Task objective: All of the data should be given again word for word, though the images are to be left out.

Data under study:
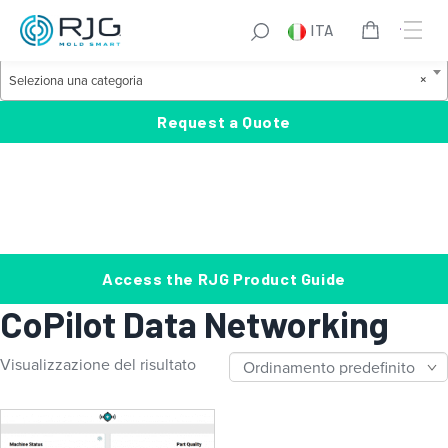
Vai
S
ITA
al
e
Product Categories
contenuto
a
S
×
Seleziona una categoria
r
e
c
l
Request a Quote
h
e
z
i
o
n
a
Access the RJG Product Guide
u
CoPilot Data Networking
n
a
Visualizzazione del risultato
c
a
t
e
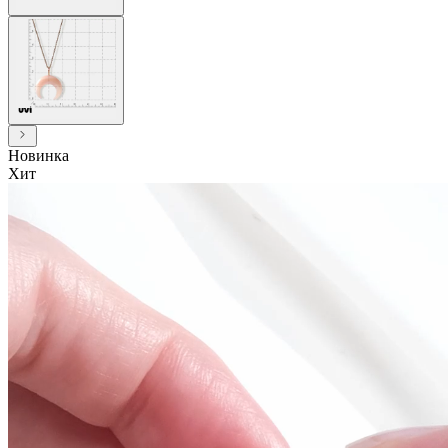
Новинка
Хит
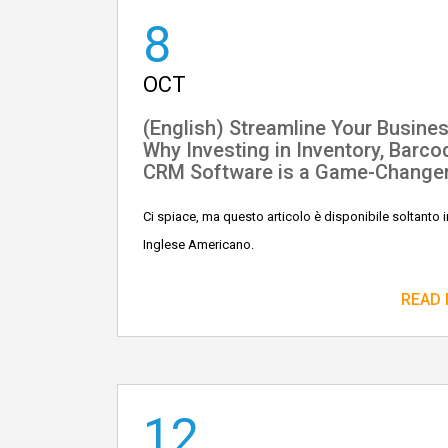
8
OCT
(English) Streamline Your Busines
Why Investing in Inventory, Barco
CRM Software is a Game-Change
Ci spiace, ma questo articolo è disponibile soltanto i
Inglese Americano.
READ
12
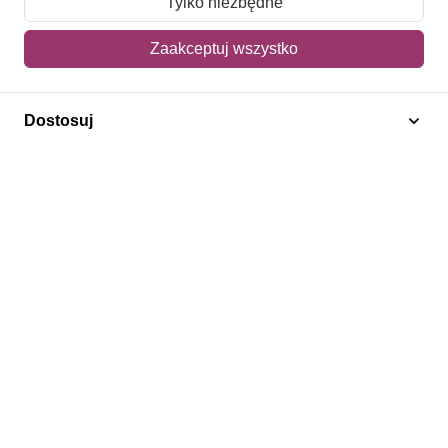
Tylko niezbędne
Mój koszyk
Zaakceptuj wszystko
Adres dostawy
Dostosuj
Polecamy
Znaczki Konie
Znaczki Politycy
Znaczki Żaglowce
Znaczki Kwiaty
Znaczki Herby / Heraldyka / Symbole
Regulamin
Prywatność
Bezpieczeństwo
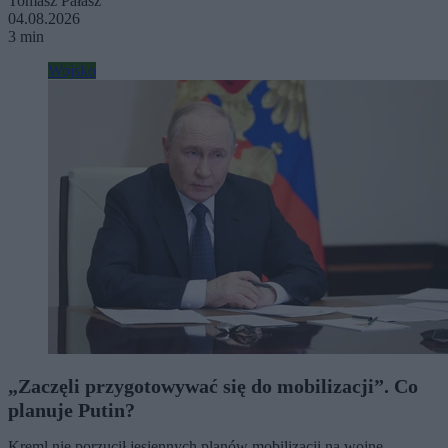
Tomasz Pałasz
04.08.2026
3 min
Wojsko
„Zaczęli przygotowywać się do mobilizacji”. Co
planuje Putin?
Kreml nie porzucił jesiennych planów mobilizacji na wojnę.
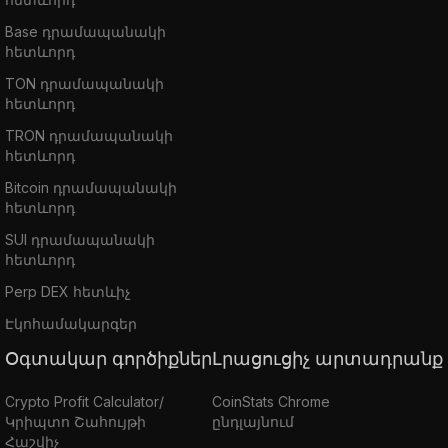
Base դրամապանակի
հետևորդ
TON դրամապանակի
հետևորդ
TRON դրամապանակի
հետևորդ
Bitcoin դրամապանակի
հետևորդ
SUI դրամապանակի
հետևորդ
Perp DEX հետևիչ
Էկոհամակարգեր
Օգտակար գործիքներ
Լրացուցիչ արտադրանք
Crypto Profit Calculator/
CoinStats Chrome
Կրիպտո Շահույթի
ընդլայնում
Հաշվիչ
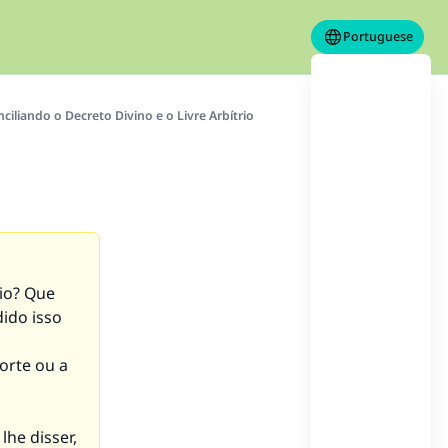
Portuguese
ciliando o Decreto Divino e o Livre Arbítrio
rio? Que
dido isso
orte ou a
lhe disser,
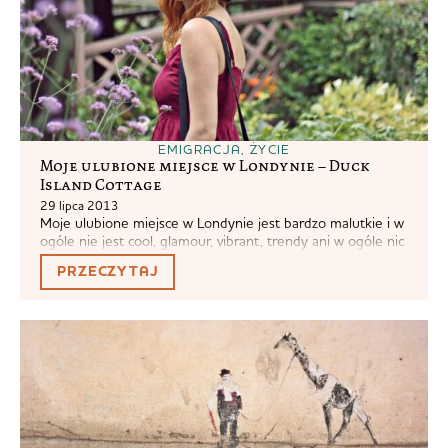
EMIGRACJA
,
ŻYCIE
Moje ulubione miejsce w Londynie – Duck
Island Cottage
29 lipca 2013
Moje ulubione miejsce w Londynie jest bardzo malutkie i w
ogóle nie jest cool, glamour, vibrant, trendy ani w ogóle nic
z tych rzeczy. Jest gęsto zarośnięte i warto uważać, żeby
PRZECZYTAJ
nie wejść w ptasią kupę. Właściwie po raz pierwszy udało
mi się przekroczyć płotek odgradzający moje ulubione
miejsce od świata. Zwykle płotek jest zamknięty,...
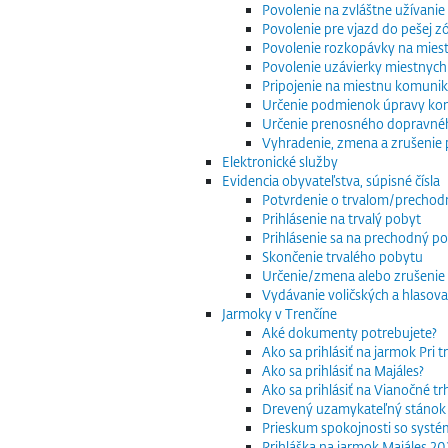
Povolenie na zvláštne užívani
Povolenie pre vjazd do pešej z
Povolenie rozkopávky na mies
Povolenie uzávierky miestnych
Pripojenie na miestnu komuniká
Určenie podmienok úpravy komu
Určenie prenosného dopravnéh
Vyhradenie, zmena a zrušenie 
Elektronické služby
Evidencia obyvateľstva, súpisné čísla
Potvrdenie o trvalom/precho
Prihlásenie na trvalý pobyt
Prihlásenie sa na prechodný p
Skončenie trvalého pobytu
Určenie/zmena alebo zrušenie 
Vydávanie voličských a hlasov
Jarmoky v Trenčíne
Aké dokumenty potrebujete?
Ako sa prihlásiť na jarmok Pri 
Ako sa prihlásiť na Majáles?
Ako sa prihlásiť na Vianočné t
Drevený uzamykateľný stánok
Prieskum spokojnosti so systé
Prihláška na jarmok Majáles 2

Exercise solution:
Vai
S
ITA
al
e
Product Categories
contenuto
a
S
×
Seleziona una categoria
r
e
c
l
Request a Quote
h
e
z
i
o
n
a
Access the RJG Product Guide
u
CoPilot Data Networking
n
a
Visualizzazione del risultato
c
a
t
e
Новинка
Хит
8
OCT
(English) Streamline Your Busines
Why Investing in Inventory, Barco
CRM Software is a Game-Change
Ci spiace, ma questo articolo è disponibile soltanto i
Inglese Americano.
READ
12
Tylko niezbędne
Mój koszyk
Zaakceptuj wszystko
Adres dostawy
Dostosuj
Polecamy
Znaczki Konie
Znaczki Politycy
Znaczki Żaglowce
Znaczki Kwiaty
Znaczki Herby / Heraldyka / Symbole
Regulamin
Prywatność
Bezpieczeństwo
Tomasz Pałasz
04.08.2026
3 min
Wojsko
„Zaczęli przygotowywać się do mobilizacji”. Co
planuje Putin?
Kreml nie porzucił jesiennych planów mobilizacji na wojnę.
Base դրամապանակի
հետևորդ
TON դրամապանակի
հետևորդ
TRON դրամապանակի
հետևորդ
Bitcoin դրամապանակի
հետևորդ
SUI դրամապանակի
հետևորդ
Perp DEX հետևիչ
Էկոհամակարգեր
Օգտակար գործիքներ
Լրացուցիչ արտադրանք
Crypto Profit Calculator/
CoinStats Chrome
Կրիպտո Շահույթի
ընդլայնում
Հաշվիչ
Portuguese
ciliando o Decreto Divino e o Livre Arbítrio
rio? Que
dido isso
orte ou a
lhe disser,
EMIGRACJA
,
ŻYCIE
Moje ulubione miejsce w Londynie – Duck
Island Cottage
29 lipca 2013
Moje ulubione miejsce w Londynie jest bardzo malutkie i w
ogóle nie jest cool, glamour, vibrant, trendy ani w ogóle nic
z tych rzeczy. Jest gęsto zarośnięte i warto uważać, żeby
PRZECZYTAJ
nie wejść w ptasią kupę. Właściwie po raz pierwszy udało
mi się przekroczyć płotek odgradzający moje ulubione
miejsce od świata. Zwykle płotek jest zamknięty,...
Povolenie na zvláštne užívani
Povolenie pre vjazd do pešej z
Povolenie rozkopávky na mies
Povolenie uzávierky miestnych
Pripojenie na miestnu komuniká
Určenie podmienok úpravy komu
Určenie prenosného dopravnéh
Vyhradenie, zmena a zrušenie 
Elektronické služby
Evidencia obyvateľstva, súpisné čísla
Potvrdenie o trvalom/precho
Prihlásenie na trvalý pobyt
Prihlásenie sa na prechodný p
Skončenie trvalého pobytu
Určenie/zmena alebo zrušenie 
Vydávanie voličských a hlasov
Jarmoky v Trenčíne
Aké dokumenty potrebujete?
Ako sa prihlásiť na jarmok Pri 
Ako sa prihlásiť na Majáles?
Ako sa prihlásiť na Vianočné t
Drevený uzamykateľný stánok
Prieskum spokojnosti so systé
Prihláška na jarmok Majáles 2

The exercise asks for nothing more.